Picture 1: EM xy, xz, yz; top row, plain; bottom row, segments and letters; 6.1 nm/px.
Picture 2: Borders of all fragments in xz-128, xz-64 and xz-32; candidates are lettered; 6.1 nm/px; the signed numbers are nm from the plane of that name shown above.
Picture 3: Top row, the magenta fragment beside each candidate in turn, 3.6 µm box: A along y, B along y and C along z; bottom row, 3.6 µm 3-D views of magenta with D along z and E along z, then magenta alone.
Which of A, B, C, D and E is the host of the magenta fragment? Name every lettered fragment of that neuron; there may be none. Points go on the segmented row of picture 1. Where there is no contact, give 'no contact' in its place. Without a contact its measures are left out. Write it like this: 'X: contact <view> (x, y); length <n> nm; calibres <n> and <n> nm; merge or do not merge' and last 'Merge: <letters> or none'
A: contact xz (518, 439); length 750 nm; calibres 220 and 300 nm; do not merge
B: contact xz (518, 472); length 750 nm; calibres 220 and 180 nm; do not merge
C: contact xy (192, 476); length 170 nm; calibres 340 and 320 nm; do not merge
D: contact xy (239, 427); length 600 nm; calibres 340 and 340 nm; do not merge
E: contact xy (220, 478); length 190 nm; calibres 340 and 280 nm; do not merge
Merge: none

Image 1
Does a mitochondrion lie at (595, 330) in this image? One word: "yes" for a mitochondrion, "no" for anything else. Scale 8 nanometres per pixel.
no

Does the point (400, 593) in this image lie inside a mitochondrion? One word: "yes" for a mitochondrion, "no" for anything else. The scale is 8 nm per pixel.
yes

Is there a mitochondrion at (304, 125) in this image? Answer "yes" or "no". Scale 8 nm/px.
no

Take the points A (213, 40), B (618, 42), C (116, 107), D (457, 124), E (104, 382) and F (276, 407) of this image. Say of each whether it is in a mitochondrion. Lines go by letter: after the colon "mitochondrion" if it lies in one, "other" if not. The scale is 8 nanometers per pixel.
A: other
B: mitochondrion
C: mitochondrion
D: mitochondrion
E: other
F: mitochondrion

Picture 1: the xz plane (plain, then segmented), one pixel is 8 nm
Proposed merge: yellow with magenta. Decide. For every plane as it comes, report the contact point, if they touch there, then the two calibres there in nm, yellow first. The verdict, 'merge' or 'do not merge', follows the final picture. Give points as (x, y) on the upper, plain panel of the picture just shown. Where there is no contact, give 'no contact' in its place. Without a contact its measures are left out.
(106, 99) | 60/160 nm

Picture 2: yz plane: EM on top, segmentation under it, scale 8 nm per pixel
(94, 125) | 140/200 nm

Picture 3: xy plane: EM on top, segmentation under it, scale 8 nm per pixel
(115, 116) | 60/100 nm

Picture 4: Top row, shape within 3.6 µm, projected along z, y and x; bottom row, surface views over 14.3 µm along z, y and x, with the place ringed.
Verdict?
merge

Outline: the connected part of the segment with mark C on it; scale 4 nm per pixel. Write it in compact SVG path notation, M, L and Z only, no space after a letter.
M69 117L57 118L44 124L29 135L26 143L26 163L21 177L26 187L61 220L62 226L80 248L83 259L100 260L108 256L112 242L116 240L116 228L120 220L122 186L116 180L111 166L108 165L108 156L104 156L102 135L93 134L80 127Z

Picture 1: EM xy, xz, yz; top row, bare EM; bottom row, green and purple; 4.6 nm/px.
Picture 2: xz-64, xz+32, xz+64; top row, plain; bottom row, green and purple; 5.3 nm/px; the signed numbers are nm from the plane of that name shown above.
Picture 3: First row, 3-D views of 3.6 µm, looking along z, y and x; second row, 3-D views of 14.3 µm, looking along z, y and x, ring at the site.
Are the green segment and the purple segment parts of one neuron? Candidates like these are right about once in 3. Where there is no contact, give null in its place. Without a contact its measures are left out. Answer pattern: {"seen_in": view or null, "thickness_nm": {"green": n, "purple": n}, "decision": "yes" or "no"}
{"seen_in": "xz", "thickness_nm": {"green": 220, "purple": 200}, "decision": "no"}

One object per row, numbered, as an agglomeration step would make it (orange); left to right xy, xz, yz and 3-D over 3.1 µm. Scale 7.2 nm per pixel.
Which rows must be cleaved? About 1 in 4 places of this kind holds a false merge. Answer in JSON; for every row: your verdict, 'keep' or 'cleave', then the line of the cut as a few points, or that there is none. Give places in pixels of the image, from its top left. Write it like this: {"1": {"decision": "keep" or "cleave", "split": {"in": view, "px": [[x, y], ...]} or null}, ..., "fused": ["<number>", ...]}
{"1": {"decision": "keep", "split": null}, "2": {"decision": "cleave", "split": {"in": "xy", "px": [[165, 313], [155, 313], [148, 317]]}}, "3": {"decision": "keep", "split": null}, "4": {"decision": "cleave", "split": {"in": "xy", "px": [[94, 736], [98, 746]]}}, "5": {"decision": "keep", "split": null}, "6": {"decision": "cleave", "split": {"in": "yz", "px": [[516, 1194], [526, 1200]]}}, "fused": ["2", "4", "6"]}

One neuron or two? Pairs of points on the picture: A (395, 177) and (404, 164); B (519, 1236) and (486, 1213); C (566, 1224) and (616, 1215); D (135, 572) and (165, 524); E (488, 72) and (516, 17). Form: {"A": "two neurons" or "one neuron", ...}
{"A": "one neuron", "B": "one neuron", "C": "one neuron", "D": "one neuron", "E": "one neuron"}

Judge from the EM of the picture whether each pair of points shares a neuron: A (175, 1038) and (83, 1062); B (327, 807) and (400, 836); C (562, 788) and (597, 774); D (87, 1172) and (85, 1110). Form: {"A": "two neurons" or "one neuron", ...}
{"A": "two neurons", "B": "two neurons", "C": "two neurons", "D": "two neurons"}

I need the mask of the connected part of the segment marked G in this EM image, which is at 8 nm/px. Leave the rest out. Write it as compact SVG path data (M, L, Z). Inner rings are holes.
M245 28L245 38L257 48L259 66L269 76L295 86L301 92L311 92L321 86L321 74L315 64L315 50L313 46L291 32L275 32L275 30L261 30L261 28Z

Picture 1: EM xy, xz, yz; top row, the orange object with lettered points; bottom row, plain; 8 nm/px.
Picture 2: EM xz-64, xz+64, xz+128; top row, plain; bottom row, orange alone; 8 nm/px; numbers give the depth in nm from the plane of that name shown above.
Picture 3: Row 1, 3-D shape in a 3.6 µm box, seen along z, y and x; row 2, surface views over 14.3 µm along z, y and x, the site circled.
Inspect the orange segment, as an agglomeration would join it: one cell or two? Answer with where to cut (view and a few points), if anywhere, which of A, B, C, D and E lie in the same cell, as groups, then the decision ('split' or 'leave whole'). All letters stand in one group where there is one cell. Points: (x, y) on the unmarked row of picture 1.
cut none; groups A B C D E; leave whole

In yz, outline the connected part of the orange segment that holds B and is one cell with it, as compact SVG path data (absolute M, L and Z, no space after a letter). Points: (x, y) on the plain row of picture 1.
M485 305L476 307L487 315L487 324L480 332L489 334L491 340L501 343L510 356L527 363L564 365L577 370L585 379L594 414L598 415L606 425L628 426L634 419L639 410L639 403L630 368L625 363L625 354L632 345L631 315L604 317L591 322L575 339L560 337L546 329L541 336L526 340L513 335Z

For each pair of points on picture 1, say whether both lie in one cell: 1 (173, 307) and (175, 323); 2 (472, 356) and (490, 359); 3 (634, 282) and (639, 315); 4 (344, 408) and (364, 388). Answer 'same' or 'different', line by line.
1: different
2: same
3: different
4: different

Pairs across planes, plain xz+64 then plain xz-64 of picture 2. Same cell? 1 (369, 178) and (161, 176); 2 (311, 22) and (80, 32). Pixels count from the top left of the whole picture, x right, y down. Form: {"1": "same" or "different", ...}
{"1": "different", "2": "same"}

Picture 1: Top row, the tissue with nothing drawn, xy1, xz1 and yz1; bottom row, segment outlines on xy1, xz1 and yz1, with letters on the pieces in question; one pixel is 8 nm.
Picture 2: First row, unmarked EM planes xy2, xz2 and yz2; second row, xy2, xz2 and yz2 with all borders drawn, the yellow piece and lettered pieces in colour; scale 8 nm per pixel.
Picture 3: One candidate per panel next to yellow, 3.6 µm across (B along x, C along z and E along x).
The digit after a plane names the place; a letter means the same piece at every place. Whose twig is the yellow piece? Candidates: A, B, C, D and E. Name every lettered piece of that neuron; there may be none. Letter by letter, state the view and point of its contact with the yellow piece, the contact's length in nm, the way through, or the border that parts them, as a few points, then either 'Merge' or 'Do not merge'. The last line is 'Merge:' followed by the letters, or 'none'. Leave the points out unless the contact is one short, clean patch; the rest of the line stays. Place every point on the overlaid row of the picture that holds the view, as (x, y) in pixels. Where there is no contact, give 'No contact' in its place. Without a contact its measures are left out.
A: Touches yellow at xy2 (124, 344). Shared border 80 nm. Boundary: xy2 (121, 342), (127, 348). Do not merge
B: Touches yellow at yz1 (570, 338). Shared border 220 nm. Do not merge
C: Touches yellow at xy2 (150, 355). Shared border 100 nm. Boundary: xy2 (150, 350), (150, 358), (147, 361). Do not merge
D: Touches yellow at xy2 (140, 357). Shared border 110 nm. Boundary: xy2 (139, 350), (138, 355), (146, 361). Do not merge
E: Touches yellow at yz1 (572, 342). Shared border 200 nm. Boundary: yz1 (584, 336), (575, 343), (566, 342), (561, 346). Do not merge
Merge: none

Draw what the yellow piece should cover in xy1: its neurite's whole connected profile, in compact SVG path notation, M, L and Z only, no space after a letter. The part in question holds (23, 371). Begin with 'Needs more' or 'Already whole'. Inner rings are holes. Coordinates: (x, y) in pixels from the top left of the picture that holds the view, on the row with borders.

TRY IT:
In the data above, retype exactly and only the lines between the one holding "Judge from the" and the one holding "Picture 3: Row", inclusive.

SOLUTION TO THIS TASK:
Judge from the EM of the picture whether each pair of points shares a neuron: A (175, 1038) and (83, 1062); B (327, 807) and (400, 836); C (562, 788) and (597, 774); D (87, 1172) and (85, 1110). Form: {"A": "two neurons" or "one neuron", ...}
{"A": "two neurons", "B": "two neurons", "C": "two neurons", "D": "two neurons"}

I need the mask of the connected part of the segment marked G in this EM image, which is at 8 nm/px. Leave the rest out. Write it as compact SVG path data (M, L, Z). Inner rings are holes.
M245 28L245 38L257 48L259 66L269 76L295 86L301 92L311 92L321 86L321 74L315 64L315 50L313 46L291 32L275 32L275 30L261 30L261 28Z

Picture 1: EM xy, xz, yz; top row, the orange object with lettered points; bottom row, plain; 8 nm/px.
Picture 2: EM xz-64, xz+64, xz+128; top row, plain; bottom row, orange alone; 8 nm/px; numbers give the depth in nm from the plane of that name shown above.
Picture 3: Row 1, 3-D shape in a 3.6 µm box, seen along z, y and x; row 2, surface views over 14.3 µm along z, y and x, the site circled.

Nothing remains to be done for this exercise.